▶ _EXERCISE TEXT_
================================
I recently read through my journals from the last few years which brings back a flood of emotions. I have written in them sporadically since college not knowing how important that they would become in what I now call, "The Evolution of Me".
I am guilty of blogging about fluff topics and rarely post anything that is too deep. As much as people think that I share on this blog or my previous blog, I only scratch the surface of what is going on in my head. I keep very personal thoughts or feelings to myself only to be shared with paper and pen. Revisiting old journal entries has me thinking a bit about why I kept some of this stuff to myself. I think that writing things out often forces me to stay organized. It doesn't matter if it is my daily To Do list or journal-ling on and off depending on what is happening IRL.
I have been told that I am guarded/closed off/apprehensive. It is not that I cannot recognize why others would say that about me but I don't feel that I am this way at all. Am I a hard nut to crack? ABSOLUTELY but once I feel a connection regardless of it being professional, personal or romantic, I get "there" with people.
================================
[Records from a data collection]
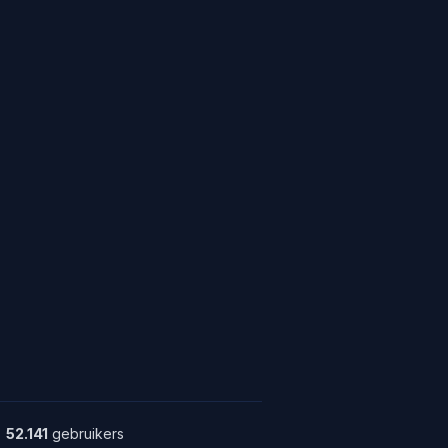
52.141
gebruikers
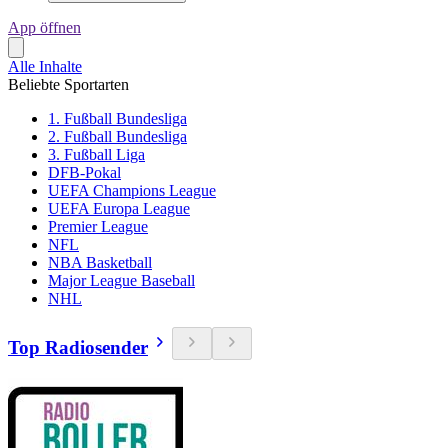
App öffnen
Alle Inhalte
Beliebte Sportarten
1. Fußball Bundesliga
2. Fußball Bundesliga
3. Fußball Liga
DFB-Pokal
UEFA Champions League
UEFA Europa League
Premier League
NFL
NBA Basketball
Major League Baseball
NHL
Top Radiosender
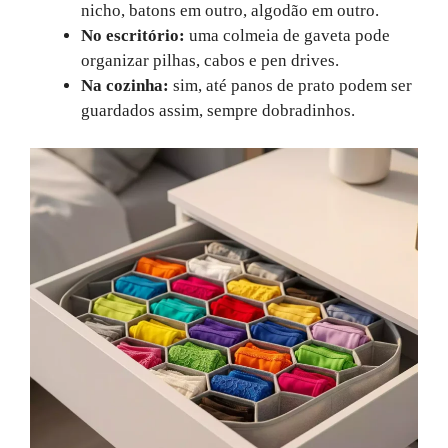
nicho, batons em outro, algodão em outro.
No escritório:
uma colmeia de gaveta pode
organizar pilhas, cabos e pen drives.
Na cozinha:
sim, até panos de prato podem ser
guardados assim, sempre dobradinhos.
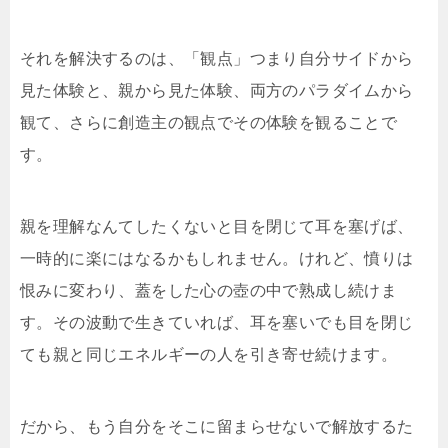
それを解決するのは、「観点」つまり自分サイドから
見た体験と、親から見た体験、両方のパラダイムから
観て、さらに創造主の観点でその体験を観ることで
す。
親を理解なんてしたくないと目を閉じて耳を塞げば、
一時的に楽にはなるかもしれません。けれど、憤りは
恨みに変わり、蓋をした心の壺の中で熟成し続けま
す。その波動で生きていれば、耳を塞いでも目を閉じ
ても親と同じエネルギーの人を引き寄せ続けます。
だから、もう自分をそこに留まらせないで解放するた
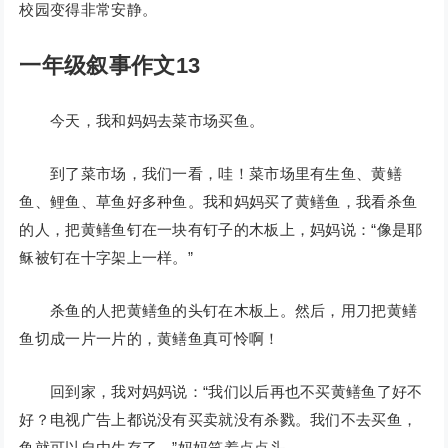
校园变得非常安静。
一年级叙事作文13
今天，我和妈妈去菜市场买鱼。
到了菜市场，我们一看，哇！菜市场里有生鱼、黄鳝
鱼、鲤鱼、草鱼好多种鱼。我和妈妈买了黄鳝鱼，我看杀鱼
的人，把黄鳝鱼钉在一块有钉子的木板上，妈妈说：“像是耶
稣被钉在十字架上一样。”
杀鱼的人把黄鳝鱼的头钉在木板上。然后，用刀把黄鳝
鱼切成一片一片的，黄鳝鱼真可怜啊！
回到家，我对妈妈说：“我们以后再也不买黄鳝鱼了好不
好？电视广告上都说没有买卖就没有杀戮。我们不去买鱼，
鱼就可以自由生存了。”妈妈笑着点点头。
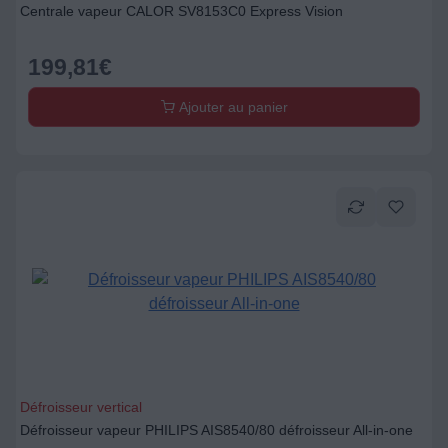
Centrale vapeur CALOR SV8153C0 Express Vision
199,81
€
Ajouter au panier
Défroisseur vertical
Défroisseur vapeur PHILIPS AIS8540/80 défroisseur All-in-one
================================
Reproduce the post about revisiting old journals word for word, from its first sentence to its last.

▶ _TASK OUTPUT_
I recently read through my journals from the last few years which brings back a flood of emotions. I have written in them sporadically since college not knowing how important that they would become in what I now call, "The Evolution of Me".
I am guilty of blogging about fluff topics and rarely post anything that is too deep. As much as people think that I share on this blog or my previous blog, I only scratch the surface of what is going on in my head. I keep very personal thoughts or feelings to myself only to be shared with paper and pen. Revisiting old journal entries has me thinking a bit about why I kept some of this stuff to myself. I think that writing things out often forces me to stay organized. It doesn't matter if it is my daily To Do list or journal-ling on and off depending on what is happening IRL.
I have been told that I am guarded/closed off/apprehensive. It is not that I cannot recognize why others would say that about me but I don't feel that I am this way at all. Am I a hard nut to crack? ABSOLUTELY but once I feel a connection regardless of it being professional, personal or romantic, I get "there" with people.